__What is needed__. All lines in the data bearing the string "scale" should be identified and copied.

Dataset excerpts Start Marker

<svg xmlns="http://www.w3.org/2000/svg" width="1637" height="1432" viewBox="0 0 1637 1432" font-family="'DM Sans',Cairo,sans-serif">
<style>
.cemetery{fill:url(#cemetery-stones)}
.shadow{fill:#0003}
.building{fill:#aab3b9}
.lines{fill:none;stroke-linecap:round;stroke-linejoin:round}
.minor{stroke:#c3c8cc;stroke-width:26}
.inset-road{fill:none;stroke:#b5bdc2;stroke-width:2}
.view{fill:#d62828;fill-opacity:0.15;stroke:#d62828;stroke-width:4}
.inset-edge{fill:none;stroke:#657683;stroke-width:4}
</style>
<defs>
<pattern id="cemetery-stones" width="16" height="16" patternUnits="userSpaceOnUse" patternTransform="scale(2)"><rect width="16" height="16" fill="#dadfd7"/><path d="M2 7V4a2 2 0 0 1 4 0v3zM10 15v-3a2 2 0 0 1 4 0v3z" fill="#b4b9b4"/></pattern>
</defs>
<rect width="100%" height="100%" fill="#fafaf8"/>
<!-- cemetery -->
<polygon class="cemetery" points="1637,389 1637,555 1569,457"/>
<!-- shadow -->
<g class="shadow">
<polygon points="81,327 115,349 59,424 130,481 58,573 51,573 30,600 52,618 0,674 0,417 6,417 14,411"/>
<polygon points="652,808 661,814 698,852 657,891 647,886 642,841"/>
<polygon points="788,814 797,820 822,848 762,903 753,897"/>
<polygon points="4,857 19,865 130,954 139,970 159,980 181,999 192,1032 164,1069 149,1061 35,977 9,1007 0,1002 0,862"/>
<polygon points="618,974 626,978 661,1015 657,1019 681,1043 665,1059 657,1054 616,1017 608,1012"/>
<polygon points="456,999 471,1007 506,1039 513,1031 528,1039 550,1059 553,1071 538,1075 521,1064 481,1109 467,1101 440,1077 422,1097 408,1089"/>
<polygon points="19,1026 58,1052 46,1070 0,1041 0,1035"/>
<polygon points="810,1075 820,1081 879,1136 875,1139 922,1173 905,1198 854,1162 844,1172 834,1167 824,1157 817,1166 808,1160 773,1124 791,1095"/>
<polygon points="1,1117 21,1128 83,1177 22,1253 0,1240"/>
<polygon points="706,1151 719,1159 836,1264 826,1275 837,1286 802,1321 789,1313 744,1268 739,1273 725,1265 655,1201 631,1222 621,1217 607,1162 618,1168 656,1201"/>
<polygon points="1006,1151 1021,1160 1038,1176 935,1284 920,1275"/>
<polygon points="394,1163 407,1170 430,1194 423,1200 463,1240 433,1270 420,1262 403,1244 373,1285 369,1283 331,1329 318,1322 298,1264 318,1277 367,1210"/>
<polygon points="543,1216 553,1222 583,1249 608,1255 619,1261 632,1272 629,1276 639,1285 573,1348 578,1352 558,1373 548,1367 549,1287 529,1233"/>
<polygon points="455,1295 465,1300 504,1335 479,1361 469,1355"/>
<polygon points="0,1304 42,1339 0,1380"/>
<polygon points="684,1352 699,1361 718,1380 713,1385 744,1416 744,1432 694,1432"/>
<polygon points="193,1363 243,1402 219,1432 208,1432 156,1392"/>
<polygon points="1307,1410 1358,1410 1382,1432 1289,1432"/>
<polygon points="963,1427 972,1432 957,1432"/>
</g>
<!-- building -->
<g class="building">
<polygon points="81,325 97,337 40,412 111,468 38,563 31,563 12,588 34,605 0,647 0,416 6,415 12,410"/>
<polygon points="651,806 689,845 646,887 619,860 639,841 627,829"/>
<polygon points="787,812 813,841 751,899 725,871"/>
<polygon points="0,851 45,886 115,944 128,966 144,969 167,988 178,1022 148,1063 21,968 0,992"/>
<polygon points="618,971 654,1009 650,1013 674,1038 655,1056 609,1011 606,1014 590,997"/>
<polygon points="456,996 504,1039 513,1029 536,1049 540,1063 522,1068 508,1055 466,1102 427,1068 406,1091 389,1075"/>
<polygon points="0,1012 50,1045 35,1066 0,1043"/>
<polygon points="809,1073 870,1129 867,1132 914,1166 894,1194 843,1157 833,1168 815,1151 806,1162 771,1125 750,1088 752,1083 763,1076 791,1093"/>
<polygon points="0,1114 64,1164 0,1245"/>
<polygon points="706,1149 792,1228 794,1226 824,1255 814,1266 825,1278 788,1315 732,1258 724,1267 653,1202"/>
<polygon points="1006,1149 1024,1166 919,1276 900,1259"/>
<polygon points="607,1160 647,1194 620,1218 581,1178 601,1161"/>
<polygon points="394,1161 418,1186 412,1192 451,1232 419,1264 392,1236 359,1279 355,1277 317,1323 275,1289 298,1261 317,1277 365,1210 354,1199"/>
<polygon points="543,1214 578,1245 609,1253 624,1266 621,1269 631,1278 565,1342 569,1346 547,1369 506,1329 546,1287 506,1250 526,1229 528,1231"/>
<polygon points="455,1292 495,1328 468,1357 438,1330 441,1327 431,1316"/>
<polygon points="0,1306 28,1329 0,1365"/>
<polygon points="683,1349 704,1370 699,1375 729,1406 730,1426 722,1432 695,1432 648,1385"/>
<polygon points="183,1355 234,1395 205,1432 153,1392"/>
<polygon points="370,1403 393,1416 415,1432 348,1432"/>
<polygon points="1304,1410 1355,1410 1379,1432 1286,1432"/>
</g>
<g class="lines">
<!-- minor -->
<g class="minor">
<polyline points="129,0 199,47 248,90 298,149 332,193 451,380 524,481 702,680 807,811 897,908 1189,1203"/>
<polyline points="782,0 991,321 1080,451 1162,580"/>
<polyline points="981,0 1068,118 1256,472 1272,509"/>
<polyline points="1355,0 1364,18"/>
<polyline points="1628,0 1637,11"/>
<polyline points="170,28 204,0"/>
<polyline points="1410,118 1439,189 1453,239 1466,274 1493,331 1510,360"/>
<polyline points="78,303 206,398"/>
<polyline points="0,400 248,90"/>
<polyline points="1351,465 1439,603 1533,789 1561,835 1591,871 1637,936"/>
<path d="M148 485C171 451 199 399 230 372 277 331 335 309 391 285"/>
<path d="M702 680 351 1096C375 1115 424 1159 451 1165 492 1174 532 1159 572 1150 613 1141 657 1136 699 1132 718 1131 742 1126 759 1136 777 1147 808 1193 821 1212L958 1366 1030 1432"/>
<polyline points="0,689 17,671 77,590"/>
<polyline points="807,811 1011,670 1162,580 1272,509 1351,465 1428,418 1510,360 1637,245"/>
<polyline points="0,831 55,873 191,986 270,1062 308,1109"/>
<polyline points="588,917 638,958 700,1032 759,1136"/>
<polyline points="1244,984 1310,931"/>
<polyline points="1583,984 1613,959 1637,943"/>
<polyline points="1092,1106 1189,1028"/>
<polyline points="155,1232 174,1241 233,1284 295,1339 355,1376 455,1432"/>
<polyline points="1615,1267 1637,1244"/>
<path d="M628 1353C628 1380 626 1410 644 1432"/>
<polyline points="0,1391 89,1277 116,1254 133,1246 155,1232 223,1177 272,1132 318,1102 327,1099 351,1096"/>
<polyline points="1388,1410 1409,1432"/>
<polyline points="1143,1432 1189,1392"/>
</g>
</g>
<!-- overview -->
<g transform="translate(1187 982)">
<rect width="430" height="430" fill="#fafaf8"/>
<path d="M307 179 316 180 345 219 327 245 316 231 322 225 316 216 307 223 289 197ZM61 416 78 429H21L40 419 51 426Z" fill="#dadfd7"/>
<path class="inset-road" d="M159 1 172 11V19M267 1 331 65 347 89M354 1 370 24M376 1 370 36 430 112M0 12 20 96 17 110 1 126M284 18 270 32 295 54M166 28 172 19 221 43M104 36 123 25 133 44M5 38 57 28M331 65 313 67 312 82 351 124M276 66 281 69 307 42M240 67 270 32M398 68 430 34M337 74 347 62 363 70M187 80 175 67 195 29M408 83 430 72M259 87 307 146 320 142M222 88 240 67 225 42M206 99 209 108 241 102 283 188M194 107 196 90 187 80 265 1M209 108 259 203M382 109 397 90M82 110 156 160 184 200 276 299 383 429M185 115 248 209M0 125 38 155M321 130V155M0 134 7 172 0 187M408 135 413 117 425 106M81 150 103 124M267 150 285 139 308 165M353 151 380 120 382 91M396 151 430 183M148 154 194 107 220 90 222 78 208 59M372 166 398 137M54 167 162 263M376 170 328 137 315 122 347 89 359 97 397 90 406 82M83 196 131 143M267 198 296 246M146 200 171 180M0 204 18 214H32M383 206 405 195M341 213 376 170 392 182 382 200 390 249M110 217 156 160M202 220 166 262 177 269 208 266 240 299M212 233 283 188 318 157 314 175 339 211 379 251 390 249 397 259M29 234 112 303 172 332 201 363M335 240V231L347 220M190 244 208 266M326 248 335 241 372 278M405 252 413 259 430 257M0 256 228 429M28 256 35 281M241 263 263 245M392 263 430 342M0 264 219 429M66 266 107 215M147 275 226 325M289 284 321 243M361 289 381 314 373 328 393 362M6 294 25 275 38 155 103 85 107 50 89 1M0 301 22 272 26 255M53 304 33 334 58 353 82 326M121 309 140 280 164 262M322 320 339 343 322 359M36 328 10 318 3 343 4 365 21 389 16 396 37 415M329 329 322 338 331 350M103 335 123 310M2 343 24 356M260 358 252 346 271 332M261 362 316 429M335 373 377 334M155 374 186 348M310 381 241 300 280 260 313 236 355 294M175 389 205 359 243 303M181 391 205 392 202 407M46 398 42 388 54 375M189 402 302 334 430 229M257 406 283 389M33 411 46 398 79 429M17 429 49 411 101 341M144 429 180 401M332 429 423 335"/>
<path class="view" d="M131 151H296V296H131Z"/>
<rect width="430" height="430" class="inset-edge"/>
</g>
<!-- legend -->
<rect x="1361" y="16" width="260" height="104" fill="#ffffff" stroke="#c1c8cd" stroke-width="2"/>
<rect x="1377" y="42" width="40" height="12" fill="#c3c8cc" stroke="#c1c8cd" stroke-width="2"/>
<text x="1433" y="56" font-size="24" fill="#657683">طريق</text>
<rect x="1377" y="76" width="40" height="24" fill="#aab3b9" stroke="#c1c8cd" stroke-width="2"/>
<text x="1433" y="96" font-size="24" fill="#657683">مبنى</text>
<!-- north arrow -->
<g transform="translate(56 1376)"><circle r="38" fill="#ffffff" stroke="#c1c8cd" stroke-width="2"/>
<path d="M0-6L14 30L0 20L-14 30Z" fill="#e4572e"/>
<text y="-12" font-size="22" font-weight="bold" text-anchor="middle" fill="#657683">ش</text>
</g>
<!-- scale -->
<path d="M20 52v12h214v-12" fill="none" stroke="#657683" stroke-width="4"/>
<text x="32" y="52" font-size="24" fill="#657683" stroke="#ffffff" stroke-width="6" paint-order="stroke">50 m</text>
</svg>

Dataset excerpts End Marker

__Solution__.
<pattern id="cemetery-stones" width="16" height="16" patternUnits="userSpaceOnUse" patternTransform="scale(2)"><rect width="16" height="16" fill="#dadfd7"/><path d="M2 7V4a2 2 0 0 1 4 0v3zM10 15v-3a2 2 0 0 1 4 0v3z" fill="#b4b9b4"/></pattern>
<!-- scale -->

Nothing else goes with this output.